Everything you need to know Post Office Monthly Income Scheme?
The Department of Posts, which is part of the Ministry of Communication, has been providing banking and remittance services to Indian citizens through the network of post offices set up across the country. The post office saving schemes are one of the most sought-after services among the banking and remittance services offered by these post offices.
One such popular savings scheme offered by the Department of Post is the Post Office Monthly Income Scheme Account (MIS). Under the Post Office Monthly Income Scheme, a person can earn a fixed income every month by investing a certain amount under the said scheme.
In this article, we shall be discussing following details about Post Office MIS-
As stated above, the “Post Office Monthly Income Scheme” is one of the hosts of banking and remittance products offered by the Department of Post. Since all these saving schemes are backed by the government of India, the risk profile of these schemes is very low and is totally suitable for senior citizens or investors with low risk appetite who are looking to earn a steady income on a monthly basis without taking any risk.
Features of the Scheme
Who can invest in the scheme:
Any resident adult can open the post office MIS account individually or jointly with another resident adult. An adult can also open an account in the capacity of guardian of a minor who has reached the age of 10 years or more.
No NRIs can invest in the scheme.
Minimum Investment: Account can be opened with minimum investment of Rs.1000 only.

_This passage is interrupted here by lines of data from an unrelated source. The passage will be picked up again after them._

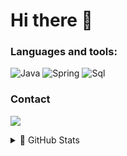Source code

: # Hi there 👋

### Languages and tools:
![Java](https://img.shields.io/badge/-Java-3C3F41?style=for-the-badge&logo=Java&logoColor=E01E21)
![Spring](https://img.shields.io/badge/-Spring-3C3F41?style=for-the-badge&logo=Spring&logoColor=68BD45)
![Sql](https://img.shields.io/badge/-SQL-3C3F41?style=for-the-badge&logo=postgresql&logoColor=336791)

### Contact
[telegram_link]: https://t.me/R1con
<a  href="https://t.me/R1con" ><img src="https://img.shields.io/badge/Telegram-2CA5E0?style=for-the-badge&logo=telegram&logoColor=white" /> </a>

<details>
  <summary> 🥇 GitHub Stats</summary>

![GitHub stats](https://github-readme-stats.vercel.app/api?username=R1con&show_icons=true&theme=dracula)

</details>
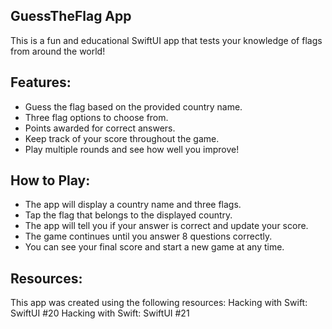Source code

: ## GuessTheFlag App
 This is a fun and educational SwiftUI app that tests your knowledge of flags from around the world!

## Features:
- Guess the flag based on the provided country name.
- Three flag options to choose from.
- Points awarded for correct answers.
- Keep track of your score throughout the game.
- Play multiple rounds and see how well you improve!

## How to Play:
- The app will display a country name and three flags.
- Tap the flag that belongs to the displayed country.
- The app will tell you if your answer is correct and update your score.
- The game continues until you answer 8 questions correctly.
- You can see your final score and start a new game at any time.

## Resources:
This app was created using the following resources:
Hacking with Swift: SwiftUI #20
Hacking with Swift: SwiftUI #21
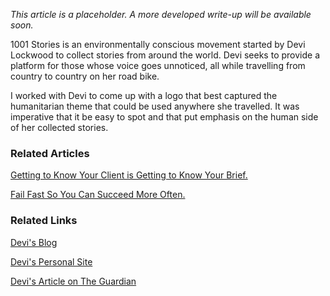 *This article is a placeholder. A more developed write-up will be available soon.*

1001 Stories is an environmentally conscious movement started by Devi Lockwood to collect stories from around the world. Devi seeks to provide a platform for those whose voice goes unnoticed, all while travelling from country to country on her road bike.

I worked with Devi to come up with a logo that best captured the humanitarian theme that could be used anywhere she travelled. It was imperative that it be easy to spot and that put emphasis on the human side of her collected stories.

### Related Articles

[Getting to Know Your Client is Getting to Know Your Brief.](#/thoughts/thought01-01)

[Fail Fast So You Can Succeed More Often.](#/thoughts/thought01-02)

### Related Links

[Devi's Blog](https://onebikeoneyear.wordpress.com/)

[Devi's Personal Site](http://devi-lockwood.com/)

[Devi's Article on The Guardian](https://www.theguardian.com/environment/bike-blog/2015/sep/21/one-bike-and-1001-stories-on-climate-change)
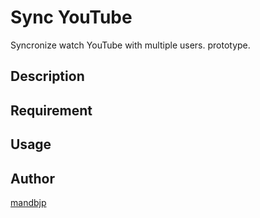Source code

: Sync YouTube
====

Syncronize watch YouTube with multiple users.
prototype.


## Description

## Requirement

## Usage

## Author

[mandbjp](https://github.com/mandbjp)

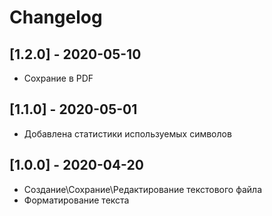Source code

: # Changelog  

## [1.2.0] - 2020-05-10
- Сохрание в PDF

## [1.1.0] - 2020-05-01
- Добавлена статистики используемых символов

## [1.0.0] - 2020-04-20
- Создание\Сохрание\Редактирование текстового файла
- Форматирование текста
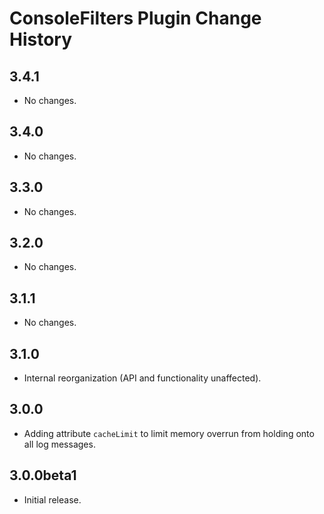 ConsoleFilters Plugin Change History
====================================

3.4.1
-----

-   No changes.

3.4.0
-----

-   No changes.

3.3.0
-----

-   No changes.

3.2.0
-----

-   No changes.

3.1.1
-----

-   No changes.

3.1.0
-----

-   Internal reorganization (API and functionality unaffected).

3.0.0
-----

-   Adding attribute `cacheLimit` to limit memory overrun from holding onto all log messages.

3.0.0beta1
----------

-   Initial release.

Maximum Investment: A maximum investment of Rs.4.50 lacs can be made in single account and Rs.9.00 lacs in a joint account, under the scheme.

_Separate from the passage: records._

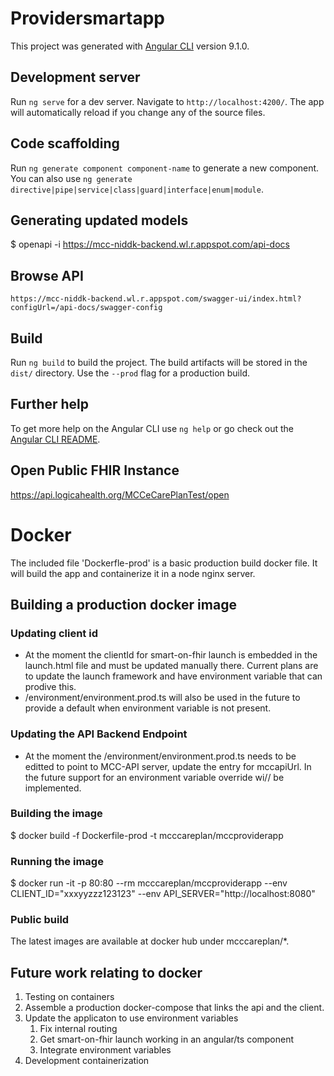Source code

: # Providersmartapp

This project was generated with [Angular CLI](https://github.com/angular/angular-cli) version 9.1.0.

## Development server

Run `ng serve` for a dev server. Navigate to `http://localhost:4200/`. The app will automatically reload if you change any of the source files.

## Code scaffolding

Run `ng generate component component-name` to generate a new component. You can also use `ng generate directive|pipe|service|class|guard|interface|enum|module`.

## Generating updated models

$ openapi -i https://mcc-niddk-backend.wl.r.appspot.com/api-docs

## Browse API
    https://mcc-niddk-backend.wl.r.appspot.com/swagger-ui/index.html?configUrl=/api-docs/swagger-config

## Build

Run `ng build` to build the project. The build artifacts will be stored in the `dist/` directory. Use the `--prod` flag for a production build.

## Further help

To get more help on the Angular CLI use `ng help` or go check out the [Angular CLI README](https://github.com/angular/angular-cli/blob/master/README.md).

## Open Public FHIR Instance
https://api.logicahealth.org/MCCeCarePlanTest/open

# Docker
The included file 'Dockerfle-prod' is a basic production build docker file. It will build the app and containerize it in a node nginx server. 

## Building a production docker image

### Updating client id
- At the moment the clientId for smart-on-fhir launch is embedded in the launch.html file and must be updated manually there. Current plans are to update the launch framework and have environment variable that can prodive this. 
- /environment/environment.prod.ts will also be used in the future to provide a default when environment variable is not present.
  
### Updating the API Backend Endpoint
- At the moment the /environment/environment.prod.ts needs to be editted to point to MCC-API server, update the entry for mccapiUrl. In the future support for an environment variable override wi// be implemented. 

### Building the image
$  docker build -f Dockerfile-prod -t mcccareplan/mccproviderapp

### Running the image

$ docker run -it -p 80:80 --rm mcccareplan/mccproviderapp --env CLIENT_ID="xxxyyzzz123123" --env API_SERVER="http://localhost:8080" 

### Public build 

The latest images are available at docker hub under mcccareplan/*. 

## Future work relating to docker

1) Testing on containers
1) Assemble a production docker-compose that links the api and the client.
1) Update the applicaton to use environment variables
    1) Fix internal routing
    1) Get smart-on-fhir launch working in an angular/ts component
    1) Integrate environment variables
1) Development containerization


 
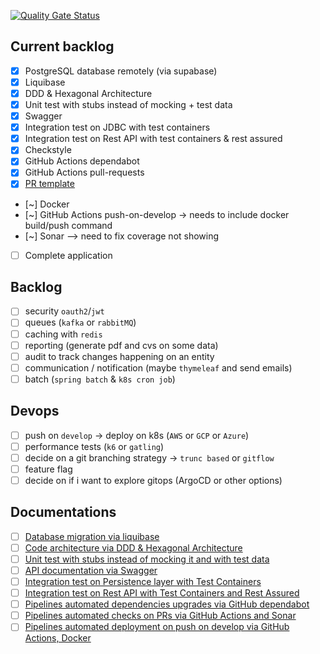 [![Quality Gate Status](https://sonarcloud.io/api/project_badges/measure?project=elieahd_summit-backend&metric=alert_status)](https://sonarcloud.io/summary/new_code?id=elieahd_summit-backend)

## Current backlog

- [x] PostgreSQL database remotely (via supabase)
- [x] Liquibase
- [x] DDD & Hexagonal Architecture
- [x] Unit test with stubs instead of mocking + test data
- [x] Swagger
- [x] Integration test on JDBC with test containers
- [x] Integration test on Rest API with test containers & rest assured
- [x] Checkstyle
- [x] GitHub Actions dependabot
- [x] GitHub Actions pull-requests
- [x] [PR template](./.github/pull_request_template.md)
- [~] Docker
- [~] GitHub Actions push-on-develop -> needs to include docker build/push command 
- [~] Sonar --> need to fix coverage not showing
- [ ] Complete application

## Backlog

- [ ] security `oauth2`/`jwt`
- [ ] queues (`kafka` or `rabbitMQ`)
- [ ] caching with `redis`
- [ ] reporting (generate pdf and cvs on some data)
- [ ] audit to track changes happening on an entity
- [ ] communication / notification (maybe `thymeleaf` and send emails)
- [ ] batch (`spring batch` & `k8s cron job`)

## Devops

- [ ] push on `develop` -> deploy on k8s (`AWS` or `GCP` or `Azure`)
- [ ] performance tests (`k6` or `gatling`)
- [ ] decide on a git branching strategy -> `trunc based` or `gitflow`
- [ ] feature flag
- [ ] decide on if i want to explore gitops (ArgoCD or other options)

## Documentations 

- [ ] [Database migration via liquibase](./docs/db-migration-liquibase.md)
- [ ] [Code architecture via DDD & Hexagonal Architecture](./docs/architecture-ddd-hexagonal.md)
- [ ] [Unit test with stubs instead of mocking it and with test data](./docs/unit-tests-stubs.md)
- [ ] [API documentation via Swagger](./docs/api-documentation-swagger.md)
- [ ] [Integration test on Persistence layer with Test Containers](./docs/int-tests-persistence.md)
- [ ] [Integration test on Rest API with Test Containers and Rest Assured](./docs/int-tests-rest-api.md)
- [ ] [Pipelines automated dependencies upgrades via GitHub dependabot](./docs/gha-dependabot.md)
- [ ] [Pipelines automated checks on PRs via GitHub Actions and Sonar](./docs/gha-pr.md)
- [ ] [Pipelines automated deployment on push on develop via GitHub Actions, Docker](./docs/gha-deploy.md)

If a resident adult is investing in a scheme as a guardian of a minor, then limit of Rs. 4.50 lacs shall be considered separately.

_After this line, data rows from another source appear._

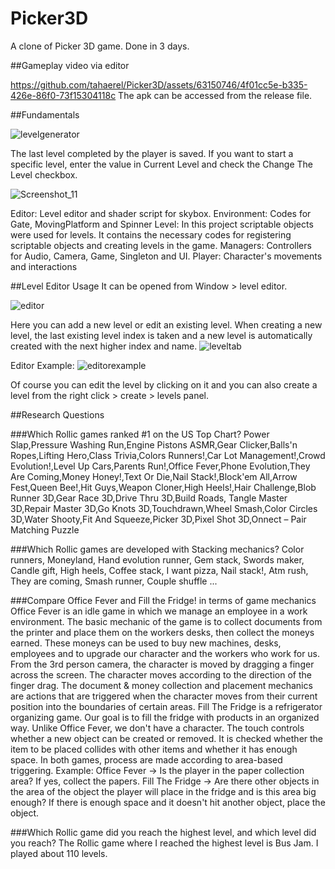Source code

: # Picker3D

A clone of Picker 3D game. Done in 3 days.

##Gameplay video via editor

https://github.com/tahaerel/Picker3D/assets/63150746/4f01cc5e-b335-426e-86f0-73f15304118c
The apk can be accessed from the release file.

##Fundamentals

![levelgenerator](https://github.com/tahaerel/Picker3D/assets/63150746/0183141b-e342-4d37-9ae7-18cac2771a89)

The last level completed by the player is saved. If you want to start a specific level, enter the value in Current Level and check the Change The Level checkbox.

![Screenshot_11](https://github.com/tahaerel/Picker3D/assets/63150746/53956754-a120-427a-9796-bd169b11f2c6)

Editor: Level editor and shader script for skybox.
Environment: Codes for Gate, MovingPlatform and Spinner
Level: In this project scriptable objects were used for levels. It contains the necessary codes for registering scriptable objects and creating levels in the game.
Managers: Controllers for Audio, Camera, Game, Singleton and UI.
Player: Character's movements and interactions

##Level Editor Usage
It can be opened from Window > level editor.

![editor](https://github.com/tahaerel/Picker3D/assets/63150746/1ed83133-57a7-4f30-80b7-337b0910bb23)

Here you can add a new level or edit an existing level. When creating a new level, the last existing level index is taken and a new level is automatically created with the next higher index and name.
![leveltab](https://github.com/tahaerel/Picker3D/assets/63150746/362904a3-b97f-4c2c-b3d5-92a4a400c1d5)

Editor Example:
![editorexample](https://github.com/tahaerel/Picker3D/assets/63150746/563f5bb4-f0ec-4700-bdba-ba07a8838fd0)

Of course you can edit the level by clicking on it and you can also create a level from the right click > create > levels panel.

##Research Questions

###Which Rollic games ranked #1 on the US Top Chart?
Power Slap,Pressure Washing Run,Engine Pistons ASMR,Gear Clicker,Balls'n Ropes,Lifting Hero,Class Trivia,Colors Runners!,Car Lot Management!,Crowd Evolution!,Level Up Cars,Parents Run!,Office Fever,Phone Evolution,They Are Coming,Money Honey!,Text Or Die,Nail Stack!,Block'em All,Arrow Fest,Queen Bee!,Hit Guys,Weapon Cloner,High Heels!,Hair Challenge,Blob Runner 3D,Gear Race 3D,Drive Thru 3D,Build Roads, Tangle Master 3D,Repair Master 3D,Go Knots 3D,Touchdrawn,Wheel Smash,Color Circles 3D,Water Shooty,Fit And Squeeze,Picker 3D,Pixel Shot 3D,Onnect – Pair Matching Puzzle

###Which Rollic games are developed with Stacking mechanics?
Color runners, Moneyland, Hand evolution runner, Gem stack, Swords maker, Candle gift, High heels, Coffee stack, I want pizza, Nail stack!, Atm rush, They are coming, Smash runner, Couple shuffle ...

###Compare Office Fever and Fill the Fridge! in terms of game mechanics
Office Fever is an idle game in which we manage an employee in a work environment.  The basic mechanic of the game is to collect documents from the printer and place them on the workers desks, then collect the moneys earned. These moneys can be used to buy new machines, desks, employees and to upgrade our character and the workers who work for us.
 From the 3rd person camera, the character is moved by dragging a finger across the screen. The character moves according to the direction of the finger drag.
The document & money collection and placement mechanics are actions that are triggered when the character moves from their current position into the boundaries of certain areas.
Fill The Fridge is a refrigerator organizing game. Our goal is to fill the fridge with products in an organized way. 
Unlike Office Fever, we don't have a character. The touch controls whether a new object can be created or removed. It is checked whether the item to be placed collides with other items and whether it has enough space. 
In both games, process are made according to area-based triggering. 
Example:
Office Fever -> Is the player in the paper collection area? If yes, collect the papers.
Fill The Fridge -> Are there other objects in the area of the object the player will place in the fridge and is this area big enough? If there is enough space and it doesn't hit another object, place the object.

###Which Rollic game did you reach the highest level, and which level did you reach?
The Rollic game where I reached the highest level is Bus Jam. I played about 110 levels.
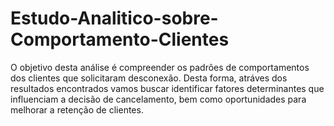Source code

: # Estudo-Analitico-sobre-Comportamento-Clientes
O objetivo desta análise é compreender os padrões de comportamentos dos clientes que solicitaram desconexão. Desta forma, atráves dos resultados encontrados vamos buscar identificar fatores determinantes que influenciam a decisão de cancelamento, bem como oportunidades para melhorar a retenção de clientes.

Tenure: The lock-in period for the scheme is 5 years. The invested amount can be withdrawn or re-invested at the end of 5 years.
Interest Rate: For the quarter ending 31 March 2022, the interest rate is 6.6% per annum, payable monthly.
Tax Benefits: The scheme is not covered under Section 80C or any other section of chapter VI of the Income tax act. Interest income shall be taxable in the hand of depositor.
Multiple account ownership: A person can open more than one account in his/her name. But the total deposit amount under the scheme cannot exceed Rs.4.5 lacs in all of them together.
Pre-mature closure of account:
|Time for pre-closure of POMIS||Result of Premature Withdrawal|
|Within one year of investing in Scheme||Not allowed|
|Between 1 to 3 years from the date of investing||Entire principal amount shall be refunded after deducting 2% penalty from the principal.|
|Between 3 to 5 years from the date of investing||Entire principal amount shall be refunded after deducting 1% penalty from the principal.|
Death of Depositor: In case the depositor dies before the maturity, the account may be closed and amount will be refunded to nominee/legal heirs.
Whether you should invest in the scheme?
Just like any other financial product in the market, there are both pros and cons associated with the scheme. If you are looking for a scheme that offers an attractive rate of return with minimal risk, then you can invest in the scheme. However, if you are also looking for an investment option that offers tax benefits, the scheme is not for you.